«Se Silvio passa all'opposizione significa che ha già chiuso un accordo con Beppe Grillo». Certamente si è spinto un po' troppo in là, ma quando giorni fa Umberto Bossi ha teorizzato un gioco di sponda tra Berlusconi e il M5S nessuno poteva prevedere che di lì a poco una comunanza d'interessi si sarebbe davvero venuta a creare. Erano le ore in cui il Cavaliere formalizzava la sua uscita dalla maggioranza e durante una riunione a Montecitorio del gruppo parlamentare della Lega il Senatùr non ci aveva girato troppo intorno: «Se Berlusconi rompe vuol dire che ha la certezza che Grillo non farà da stampella a Enrico Letta, lo schema inizialmente immaginato da Bersani. Tra i due evidentemente deve esserci un canale di comunicazione».
Uno scenario suggestivo quello evocato da Bossi, ai limiti dell'inverosimile. Anche se, dopo la sentenza della Corte Costituzione, sul fronte della legge elettorale una certa saldatura tra Forza Italia e M5S si è venuta a creare. Un asse «tattico», perché lo spiega il Cavaliere incontrando alcuni dirigenti azzurri nella sede di Forza Italia a piazza San Lorenzo in Lucina nell'immediato «bisogna battere sul fatto che questo Parlamento non ha il diritto di andare avanti oltre perché privo di legittimità» ma in prospettiva dobbiamo decidere quale direzione effettivamente prendere. Ragionare, cioè, su quale sia il sistema elettorale migliore. «Per fare questo aggiunge Berlusconi durante una delle riunioni bisogna innanzi tutto approfondire gli esiti della sentenza studiando le motivazioni e poi aspettare che si posizionino tutti gli altri, a partire da Matteo Renzi». Perché quel che vorrà fare il futuro segretario del Pd sarà determinante per capire se davvero esistono margini per buttare giù una nuova legge elettorale a breve e tornare alle urne prima dell'estate (che è esattamente quello che non vuole il Pd che fa capo a Letta e il Ncd di Angelino Alfano, oltre - superfluo dirlo - al Quirinale). Non è un caso che al momento il Cavaliere non escluda di sfidare in qualche modo Renzi sul terreno della riforma elettorale nel caso in cui il sindaco di Firenze alla fine decida per il basso profilo per preservare la tenuta del governo.

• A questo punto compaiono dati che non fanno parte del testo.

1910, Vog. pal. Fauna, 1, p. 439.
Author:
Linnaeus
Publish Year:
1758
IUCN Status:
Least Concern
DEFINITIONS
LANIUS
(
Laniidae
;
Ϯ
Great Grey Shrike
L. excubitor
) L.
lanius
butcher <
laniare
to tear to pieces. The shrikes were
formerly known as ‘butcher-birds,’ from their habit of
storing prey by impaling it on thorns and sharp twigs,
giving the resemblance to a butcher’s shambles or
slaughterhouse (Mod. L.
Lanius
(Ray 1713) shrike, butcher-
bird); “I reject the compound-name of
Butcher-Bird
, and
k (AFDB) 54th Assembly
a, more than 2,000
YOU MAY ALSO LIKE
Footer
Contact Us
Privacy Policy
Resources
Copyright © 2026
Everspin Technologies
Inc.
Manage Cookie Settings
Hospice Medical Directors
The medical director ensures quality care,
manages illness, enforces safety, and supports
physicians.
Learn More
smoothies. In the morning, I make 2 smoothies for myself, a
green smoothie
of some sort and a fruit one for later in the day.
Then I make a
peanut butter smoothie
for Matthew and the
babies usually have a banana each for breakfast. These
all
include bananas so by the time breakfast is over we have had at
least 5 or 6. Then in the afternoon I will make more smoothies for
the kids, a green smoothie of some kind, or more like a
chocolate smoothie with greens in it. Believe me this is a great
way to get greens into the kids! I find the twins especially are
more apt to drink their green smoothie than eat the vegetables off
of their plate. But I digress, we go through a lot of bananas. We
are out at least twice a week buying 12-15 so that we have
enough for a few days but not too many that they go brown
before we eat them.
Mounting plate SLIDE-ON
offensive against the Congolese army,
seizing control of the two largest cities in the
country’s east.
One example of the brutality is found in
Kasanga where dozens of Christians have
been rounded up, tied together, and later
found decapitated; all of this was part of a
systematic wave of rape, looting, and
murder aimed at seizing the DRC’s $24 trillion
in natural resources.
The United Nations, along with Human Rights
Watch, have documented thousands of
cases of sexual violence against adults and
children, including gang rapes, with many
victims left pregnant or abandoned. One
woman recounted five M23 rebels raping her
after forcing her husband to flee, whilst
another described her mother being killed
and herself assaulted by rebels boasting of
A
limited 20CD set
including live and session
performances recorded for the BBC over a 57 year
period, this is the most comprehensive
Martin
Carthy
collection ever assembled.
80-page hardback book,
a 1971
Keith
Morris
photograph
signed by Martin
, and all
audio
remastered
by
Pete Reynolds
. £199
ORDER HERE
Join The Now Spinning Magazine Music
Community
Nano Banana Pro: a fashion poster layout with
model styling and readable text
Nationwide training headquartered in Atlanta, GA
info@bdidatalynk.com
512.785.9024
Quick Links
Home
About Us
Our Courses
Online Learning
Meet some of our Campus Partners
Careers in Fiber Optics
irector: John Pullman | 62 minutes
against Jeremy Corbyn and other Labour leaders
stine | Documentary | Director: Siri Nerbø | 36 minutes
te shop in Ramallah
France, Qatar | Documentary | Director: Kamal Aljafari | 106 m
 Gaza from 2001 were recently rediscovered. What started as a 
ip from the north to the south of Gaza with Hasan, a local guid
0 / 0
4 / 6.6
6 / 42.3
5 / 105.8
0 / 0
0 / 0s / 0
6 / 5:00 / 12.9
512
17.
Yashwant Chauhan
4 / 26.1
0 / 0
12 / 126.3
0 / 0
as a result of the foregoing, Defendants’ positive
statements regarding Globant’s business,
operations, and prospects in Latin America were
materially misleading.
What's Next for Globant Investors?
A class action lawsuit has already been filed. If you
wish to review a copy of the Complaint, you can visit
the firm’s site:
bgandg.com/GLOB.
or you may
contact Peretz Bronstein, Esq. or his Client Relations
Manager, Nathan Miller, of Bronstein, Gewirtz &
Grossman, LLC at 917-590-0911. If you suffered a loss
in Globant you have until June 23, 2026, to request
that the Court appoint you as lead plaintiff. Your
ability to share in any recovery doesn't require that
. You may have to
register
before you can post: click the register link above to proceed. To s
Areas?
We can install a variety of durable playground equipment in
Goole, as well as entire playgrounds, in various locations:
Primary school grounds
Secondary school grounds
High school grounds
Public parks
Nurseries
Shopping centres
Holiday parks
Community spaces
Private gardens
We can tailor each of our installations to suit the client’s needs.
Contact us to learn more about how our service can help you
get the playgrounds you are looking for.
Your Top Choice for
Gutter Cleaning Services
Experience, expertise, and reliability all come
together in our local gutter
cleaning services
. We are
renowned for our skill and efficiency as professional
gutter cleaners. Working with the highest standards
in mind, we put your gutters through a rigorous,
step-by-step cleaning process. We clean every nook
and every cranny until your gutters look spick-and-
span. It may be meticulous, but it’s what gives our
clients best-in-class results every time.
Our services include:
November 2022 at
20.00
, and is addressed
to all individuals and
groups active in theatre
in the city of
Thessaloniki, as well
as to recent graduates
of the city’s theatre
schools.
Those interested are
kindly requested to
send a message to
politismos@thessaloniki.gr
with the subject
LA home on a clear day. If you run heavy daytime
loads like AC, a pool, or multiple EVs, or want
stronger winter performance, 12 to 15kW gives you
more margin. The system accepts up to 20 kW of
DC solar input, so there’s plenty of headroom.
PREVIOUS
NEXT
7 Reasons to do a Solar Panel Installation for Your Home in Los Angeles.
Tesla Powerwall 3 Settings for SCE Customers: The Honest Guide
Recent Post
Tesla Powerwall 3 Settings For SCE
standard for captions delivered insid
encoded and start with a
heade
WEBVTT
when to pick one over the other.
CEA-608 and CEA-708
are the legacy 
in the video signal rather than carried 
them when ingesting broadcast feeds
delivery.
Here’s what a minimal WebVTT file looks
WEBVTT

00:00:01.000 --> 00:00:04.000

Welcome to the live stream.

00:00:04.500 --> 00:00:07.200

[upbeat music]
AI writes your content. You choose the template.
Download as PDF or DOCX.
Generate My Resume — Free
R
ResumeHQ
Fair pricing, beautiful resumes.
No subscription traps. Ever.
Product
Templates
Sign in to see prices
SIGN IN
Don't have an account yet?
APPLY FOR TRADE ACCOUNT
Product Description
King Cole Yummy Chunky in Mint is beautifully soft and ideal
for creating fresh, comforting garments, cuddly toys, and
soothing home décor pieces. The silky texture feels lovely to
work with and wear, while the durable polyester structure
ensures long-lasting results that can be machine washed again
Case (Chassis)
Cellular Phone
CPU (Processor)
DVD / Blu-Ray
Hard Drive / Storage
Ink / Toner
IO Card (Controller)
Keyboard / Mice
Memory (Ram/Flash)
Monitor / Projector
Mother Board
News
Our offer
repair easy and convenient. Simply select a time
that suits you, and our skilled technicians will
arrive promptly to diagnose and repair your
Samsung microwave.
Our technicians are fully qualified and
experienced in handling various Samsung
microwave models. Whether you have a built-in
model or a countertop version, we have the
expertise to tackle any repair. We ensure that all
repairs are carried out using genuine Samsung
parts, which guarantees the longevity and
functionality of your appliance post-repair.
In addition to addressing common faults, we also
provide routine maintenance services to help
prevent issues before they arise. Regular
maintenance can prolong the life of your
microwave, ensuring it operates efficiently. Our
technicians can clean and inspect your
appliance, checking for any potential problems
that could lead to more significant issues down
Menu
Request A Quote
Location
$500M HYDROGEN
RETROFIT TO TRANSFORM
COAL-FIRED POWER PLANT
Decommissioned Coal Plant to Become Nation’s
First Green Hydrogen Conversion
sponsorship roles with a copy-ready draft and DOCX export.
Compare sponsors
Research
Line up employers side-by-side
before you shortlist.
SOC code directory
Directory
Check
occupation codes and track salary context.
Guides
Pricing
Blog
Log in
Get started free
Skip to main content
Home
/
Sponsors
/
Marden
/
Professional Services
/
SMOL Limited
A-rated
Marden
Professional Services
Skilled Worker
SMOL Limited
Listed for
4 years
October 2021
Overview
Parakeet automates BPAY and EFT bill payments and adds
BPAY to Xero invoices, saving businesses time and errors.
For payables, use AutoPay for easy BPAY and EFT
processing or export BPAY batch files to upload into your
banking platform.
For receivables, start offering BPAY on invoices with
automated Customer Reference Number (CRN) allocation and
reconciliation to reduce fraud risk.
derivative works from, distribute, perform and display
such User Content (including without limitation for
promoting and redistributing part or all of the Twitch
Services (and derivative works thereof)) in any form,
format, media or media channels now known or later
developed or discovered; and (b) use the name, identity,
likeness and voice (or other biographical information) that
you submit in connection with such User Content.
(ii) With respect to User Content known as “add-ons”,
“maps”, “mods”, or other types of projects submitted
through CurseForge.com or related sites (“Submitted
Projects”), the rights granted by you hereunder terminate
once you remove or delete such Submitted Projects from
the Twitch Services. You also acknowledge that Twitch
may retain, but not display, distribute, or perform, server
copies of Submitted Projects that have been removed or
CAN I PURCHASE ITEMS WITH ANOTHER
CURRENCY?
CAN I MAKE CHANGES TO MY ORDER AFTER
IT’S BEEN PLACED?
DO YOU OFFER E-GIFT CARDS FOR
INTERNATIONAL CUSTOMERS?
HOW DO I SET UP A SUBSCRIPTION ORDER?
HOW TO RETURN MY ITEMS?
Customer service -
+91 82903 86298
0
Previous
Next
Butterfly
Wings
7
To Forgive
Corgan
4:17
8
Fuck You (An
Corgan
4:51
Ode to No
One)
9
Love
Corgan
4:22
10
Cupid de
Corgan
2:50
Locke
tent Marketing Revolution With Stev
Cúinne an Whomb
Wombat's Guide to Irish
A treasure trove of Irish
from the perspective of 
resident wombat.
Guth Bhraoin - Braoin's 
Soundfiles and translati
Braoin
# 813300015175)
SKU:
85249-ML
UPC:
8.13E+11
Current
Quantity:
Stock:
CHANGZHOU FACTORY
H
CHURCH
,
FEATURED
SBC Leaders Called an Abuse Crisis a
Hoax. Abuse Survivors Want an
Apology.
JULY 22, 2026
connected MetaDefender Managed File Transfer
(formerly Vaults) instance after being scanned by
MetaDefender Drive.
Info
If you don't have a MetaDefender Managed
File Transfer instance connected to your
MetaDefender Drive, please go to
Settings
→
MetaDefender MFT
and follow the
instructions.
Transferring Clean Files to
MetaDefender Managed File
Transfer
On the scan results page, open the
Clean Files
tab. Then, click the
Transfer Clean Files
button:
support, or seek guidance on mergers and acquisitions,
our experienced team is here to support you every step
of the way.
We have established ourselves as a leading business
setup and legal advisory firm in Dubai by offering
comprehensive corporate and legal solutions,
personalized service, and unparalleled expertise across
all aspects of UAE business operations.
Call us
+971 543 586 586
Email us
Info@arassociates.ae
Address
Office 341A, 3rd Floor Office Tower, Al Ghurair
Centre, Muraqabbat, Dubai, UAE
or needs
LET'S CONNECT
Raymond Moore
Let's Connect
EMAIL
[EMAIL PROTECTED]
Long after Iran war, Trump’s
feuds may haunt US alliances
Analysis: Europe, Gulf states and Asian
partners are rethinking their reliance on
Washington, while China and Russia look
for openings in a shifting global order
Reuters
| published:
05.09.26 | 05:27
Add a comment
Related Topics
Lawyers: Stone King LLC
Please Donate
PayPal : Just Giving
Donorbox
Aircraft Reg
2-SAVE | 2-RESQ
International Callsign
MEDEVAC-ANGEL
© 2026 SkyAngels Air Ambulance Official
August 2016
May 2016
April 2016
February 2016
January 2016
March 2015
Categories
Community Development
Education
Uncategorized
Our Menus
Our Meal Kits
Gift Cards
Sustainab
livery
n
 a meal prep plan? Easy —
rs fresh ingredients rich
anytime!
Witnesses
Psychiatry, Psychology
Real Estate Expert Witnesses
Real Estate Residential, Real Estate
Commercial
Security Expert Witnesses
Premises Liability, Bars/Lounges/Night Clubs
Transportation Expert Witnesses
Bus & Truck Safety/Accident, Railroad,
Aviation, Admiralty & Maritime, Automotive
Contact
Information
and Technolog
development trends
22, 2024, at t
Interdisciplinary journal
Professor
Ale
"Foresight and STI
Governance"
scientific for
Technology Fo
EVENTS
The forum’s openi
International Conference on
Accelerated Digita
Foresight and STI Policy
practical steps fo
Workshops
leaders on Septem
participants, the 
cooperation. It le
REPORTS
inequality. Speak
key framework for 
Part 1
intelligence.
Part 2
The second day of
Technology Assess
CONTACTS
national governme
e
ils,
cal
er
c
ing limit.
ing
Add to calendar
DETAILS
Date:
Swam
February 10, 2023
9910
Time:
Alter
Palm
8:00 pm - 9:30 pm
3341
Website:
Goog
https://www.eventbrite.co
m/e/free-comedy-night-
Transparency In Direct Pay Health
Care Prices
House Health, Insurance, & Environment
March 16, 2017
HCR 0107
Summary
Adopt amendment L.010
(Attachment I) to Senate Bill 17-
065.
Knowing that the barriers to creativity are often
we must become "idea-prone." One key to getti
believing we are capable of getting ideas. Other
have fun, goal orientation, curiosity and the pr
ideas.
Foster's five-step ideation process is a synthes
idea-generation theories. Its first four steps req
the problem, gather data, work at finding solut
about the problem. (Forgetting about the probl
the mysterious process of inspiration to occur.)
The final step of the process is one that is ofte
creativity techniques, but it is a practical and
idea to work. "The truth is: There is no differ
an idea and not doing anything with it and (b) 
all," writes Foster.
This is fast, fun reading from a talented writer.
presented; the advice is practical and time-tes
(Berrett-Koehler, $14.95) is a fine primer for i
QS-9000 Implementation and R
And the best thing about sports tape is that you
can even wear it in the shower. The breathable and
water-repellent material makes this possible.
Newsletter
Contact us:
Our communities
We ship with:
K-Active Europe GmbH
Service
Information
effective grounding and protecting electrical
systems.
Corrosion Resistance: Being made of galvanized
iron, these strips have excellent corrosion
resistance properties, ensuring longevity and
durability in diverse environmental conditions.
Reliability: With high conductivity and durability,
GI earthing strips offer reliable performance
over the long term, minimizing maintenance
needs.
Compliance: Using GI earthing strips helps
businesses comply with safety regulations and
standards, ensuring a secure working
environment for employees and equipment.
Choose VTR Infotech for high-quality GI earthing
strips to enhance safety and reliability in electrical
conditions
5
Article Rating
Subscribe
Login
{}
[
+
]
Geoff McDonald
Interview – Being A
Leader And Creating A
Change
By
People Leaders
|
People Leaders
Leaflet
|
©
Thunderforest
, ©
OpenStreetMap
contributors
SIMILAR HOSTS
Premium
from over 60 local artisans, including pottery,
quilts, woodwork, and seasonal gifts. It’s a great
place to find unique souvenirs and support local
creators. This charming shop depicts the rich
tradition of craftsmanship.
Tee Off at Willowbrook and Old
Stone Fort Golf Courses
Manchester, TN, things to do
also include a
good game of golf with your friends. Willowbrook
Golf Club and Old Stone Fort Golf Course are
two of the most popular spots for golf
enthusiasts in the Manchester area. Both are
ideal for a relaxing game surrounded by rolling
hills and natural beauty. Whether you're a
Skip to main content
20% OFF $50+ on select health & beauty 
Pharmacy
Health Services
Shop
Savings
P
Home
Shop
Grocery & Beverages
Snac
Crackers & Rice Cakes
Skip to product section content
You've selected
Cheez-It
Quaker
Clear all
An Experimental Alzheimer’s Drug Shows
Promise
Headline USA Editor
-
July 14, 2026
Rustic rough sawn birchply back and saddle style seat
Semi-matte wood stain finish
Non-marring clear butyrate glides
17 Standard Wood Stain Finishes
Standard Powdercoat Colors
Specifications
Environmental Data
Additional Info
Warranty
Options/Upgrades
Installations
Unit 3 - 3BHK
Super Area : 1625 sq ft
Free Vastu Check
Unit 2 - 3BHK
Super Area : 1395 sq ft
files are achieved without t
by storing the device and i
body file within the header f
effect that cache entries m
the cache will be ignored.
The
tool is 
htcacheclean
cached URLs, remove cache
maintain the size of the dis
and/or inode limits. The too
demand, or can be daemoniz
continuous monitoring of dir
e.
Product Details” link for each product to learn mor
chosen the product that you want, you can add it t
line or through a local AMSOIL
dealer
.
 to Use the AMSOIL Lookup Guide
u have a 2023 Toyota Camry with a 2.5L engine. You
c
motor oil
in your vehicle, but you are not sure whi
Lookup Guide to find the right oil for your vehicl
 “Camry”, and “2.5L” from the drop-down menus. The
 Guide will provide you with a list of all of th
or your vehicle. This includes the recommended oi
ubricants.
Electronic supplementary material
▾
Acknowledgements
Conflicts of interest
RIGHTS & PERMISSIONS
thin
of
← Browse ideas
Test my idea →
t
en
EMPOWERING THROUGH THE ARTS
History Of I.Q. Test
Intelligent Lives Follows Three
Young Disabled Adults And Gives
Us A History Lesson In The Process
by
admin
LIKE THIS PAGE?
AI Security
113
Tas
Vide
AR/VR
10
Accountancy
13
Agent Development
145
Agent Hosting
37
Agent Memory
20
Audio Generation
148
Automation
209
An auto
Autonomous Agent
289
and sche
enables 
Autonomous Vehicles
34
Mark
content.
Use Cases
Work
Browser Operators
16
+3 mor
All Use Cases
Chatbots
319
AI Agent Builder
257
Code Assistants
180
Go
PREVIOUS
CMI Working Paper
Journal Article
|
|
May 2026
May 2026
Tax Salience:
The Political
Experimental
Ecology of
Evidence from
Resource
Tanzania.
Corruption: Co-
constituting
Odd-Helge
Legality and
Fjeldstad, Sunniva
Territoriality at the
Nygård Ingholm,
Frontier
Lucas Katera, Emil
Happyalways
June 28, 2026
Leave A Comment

Quel che è certo, dunque, è che nell'immediato tra Forza Italia e M5S potrebbe crearsi una sorta di convergenza movimentista. Non un caso che ieri, nella commissione Attività produttive della Camera, l'azzurro Ignazio Abrignani abbia sfiorato il colpaccio arrivando a un solo voto dal mandare sotto il governo sulla legge di Stabilità. E che una forte consonanza ci sia lo si coglie non solo dalla linea scelta dal presidente dei deputati di Forza Italia Renato Brunetta che definisce il Parlamento «illegittimo» e dubita della legittimità pure di Giorgio Napolitano (eletto proprio da quelle Camere), ma anche da quanto siano tesi i nervi in casa del Ncd. Dopo la presentazione del nuovo simbolo, infatti, un preoccupato Fabrizio Cicchitto si apparta con i ministri Maurizio Lupi e Gaetano Quagliariello per puntare il dito contro «il modello eversivo che stanno seguendo M5S e Forza Italia» a cui sulla riforma della legge elettorale starebbe fornendo sponda il capogruppo del Pd Roberto Speranza.
Sul fronte del movimento, intanto, Berlusconi si dedica alla convention che domenica lancerà i Club Forza Silvio all'Auditorium della Conciliazione a Roma. Un appuntamento di cui ieri il Cavaliere si occupa in una riunione operativa con Marcello Fiori (ex braccio destro di Guido Bertolaso alla Protezione civile, oggi responsabile dei Club) e pochi parlamentari (tra cui Daniele Capezzone, Gregorio Fontana, Antonio Palmieri e Manuela Repetti).